[Supplied material — start]

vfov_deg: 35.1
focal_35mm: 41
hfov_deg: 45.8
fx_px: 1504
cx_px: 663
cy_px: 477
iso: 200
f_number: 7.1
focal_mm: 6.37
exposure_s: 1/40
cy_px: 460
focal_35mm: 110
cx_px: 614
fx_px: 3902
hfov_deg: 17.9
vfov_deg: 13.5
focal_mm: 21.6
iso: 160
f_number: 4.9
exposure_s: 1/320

[Supplied material — finish]
[Supplied material — start]

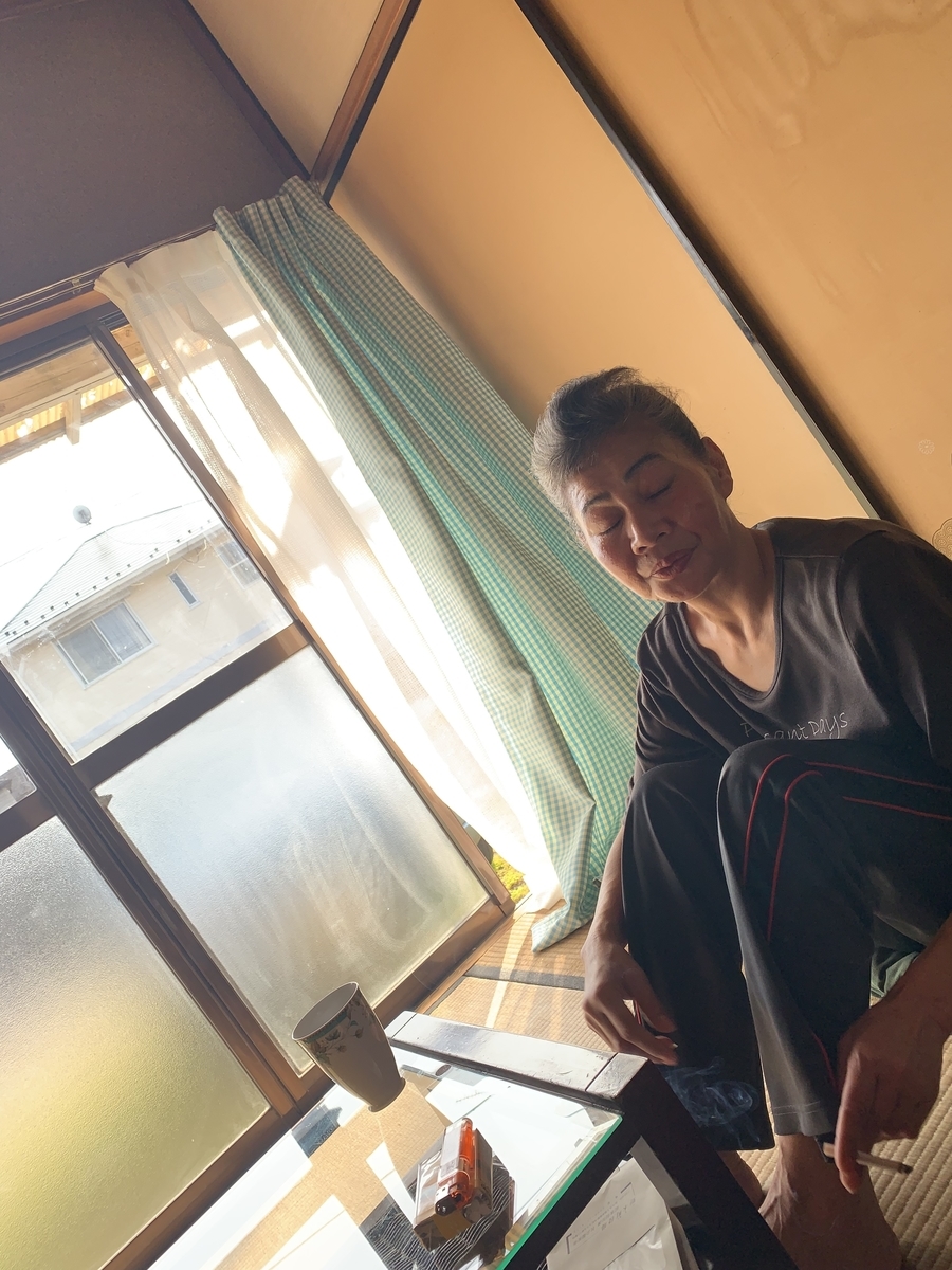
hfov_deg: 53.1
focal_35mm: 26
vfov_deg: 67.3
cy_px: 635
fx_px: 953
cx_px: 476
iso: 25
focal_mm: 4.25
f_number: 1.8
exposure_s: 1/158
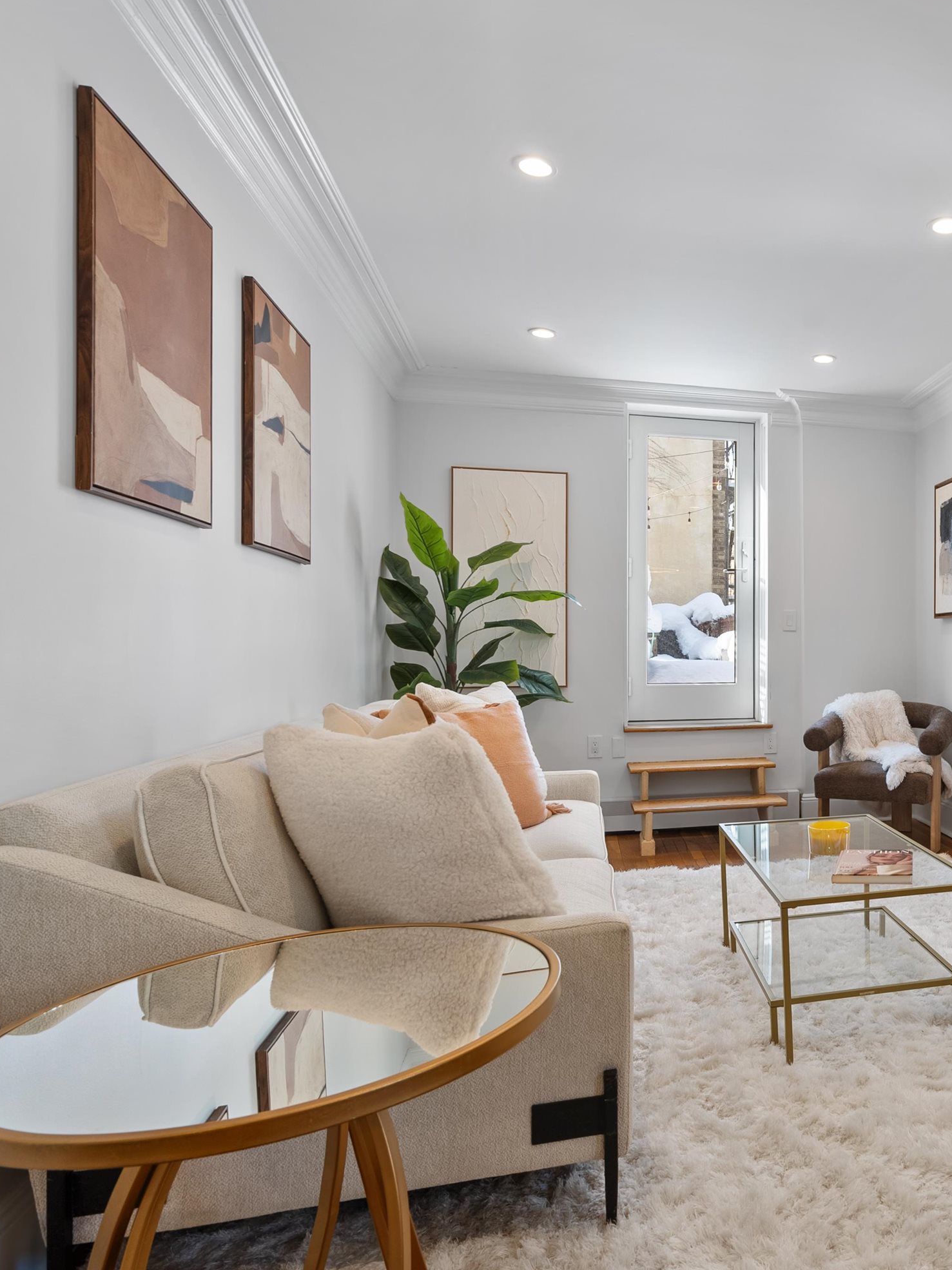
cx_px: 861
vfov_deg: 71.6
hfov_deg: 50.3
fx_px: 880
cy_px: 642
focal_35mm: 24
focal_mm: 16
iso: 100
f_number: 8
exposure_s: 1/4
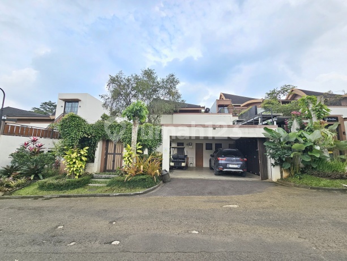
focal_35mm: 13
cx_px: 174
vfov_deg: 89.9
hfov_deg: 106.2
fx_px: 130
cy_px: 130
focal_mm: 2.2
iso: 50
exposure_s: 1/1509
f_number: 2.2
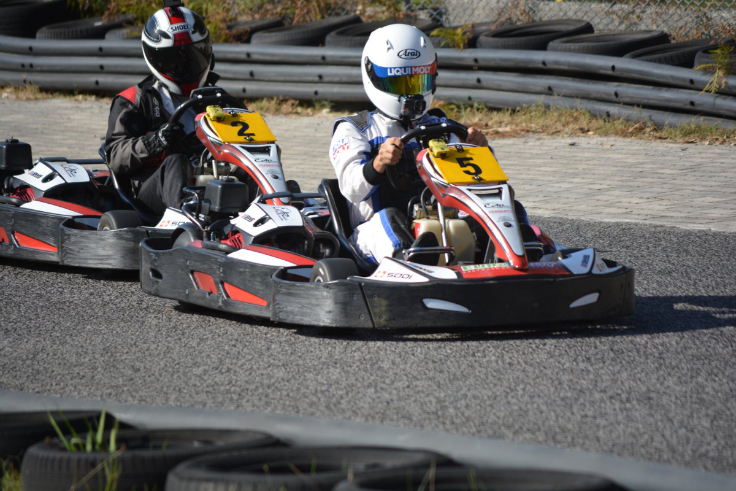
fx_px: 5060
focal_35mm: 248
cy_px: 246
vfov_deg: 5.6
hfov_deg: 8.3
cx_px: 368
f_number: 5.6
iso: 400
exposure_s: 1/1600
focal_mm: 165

[Supplied material — finish]

# [Instruction]
What you return must be an exact retyping of the lines above starting at the line with "vfov_deg: 35.1" and ending at the line with "exposure_s: 1/320", and nothing besides.

# [Your response]
vfov_deg: 35.1
focal_35mm: 41
hfov_deg: 45.8
fx_px: 1504
cx_px: 663
cy_px: 477
iso: 200
f_number: 7.1
focal_mm: 6.37
exposure_s: 1/40
cy_px: 460
focal_35mm: 110
cx_px: 614
fx_px: 3902
hfov_deg: 17.9
vfov_deg: 13.5
focal_mm: 21.6
iso: 160
f_number: 4.9
exposure_s: 1/320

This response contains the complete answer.